_EXERCISE OBJECTIVE:_
Every line from the one containing "vfov_deg: 67.3" through the end of the data is to be copied exactly, and nothing outside that range.

_DATA FOR THE TASK:_
────────────────────
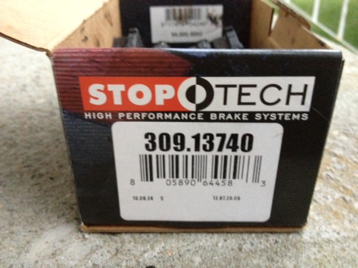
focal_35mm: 35
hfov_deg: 52.6
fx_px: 362
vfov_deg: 40.7
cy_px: 134
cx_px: 179
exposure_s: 1/15
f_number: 2.4
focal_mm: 4.28
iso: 800
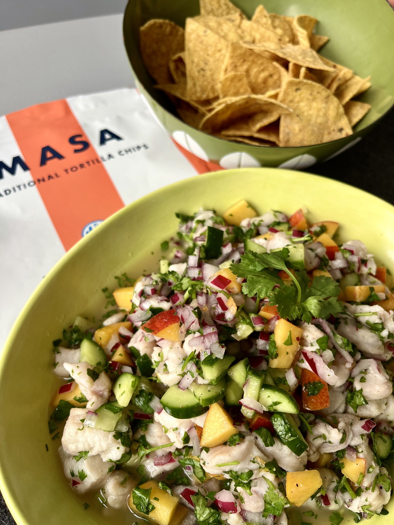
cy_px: 262
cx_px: 197
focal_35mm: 26
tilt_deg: -56.7
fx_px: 395
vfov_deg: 67.3
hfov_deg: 53.1
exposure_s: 1/122
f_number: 1.6
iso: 80
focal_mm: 5.1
────────────────────
_ANSWER BELOW:_
vfov_deg: 67.3
hfov_deg: 53.1
exposure_s: 1/122
f_number: 1.6
iso: 80
focal_mm: 5.1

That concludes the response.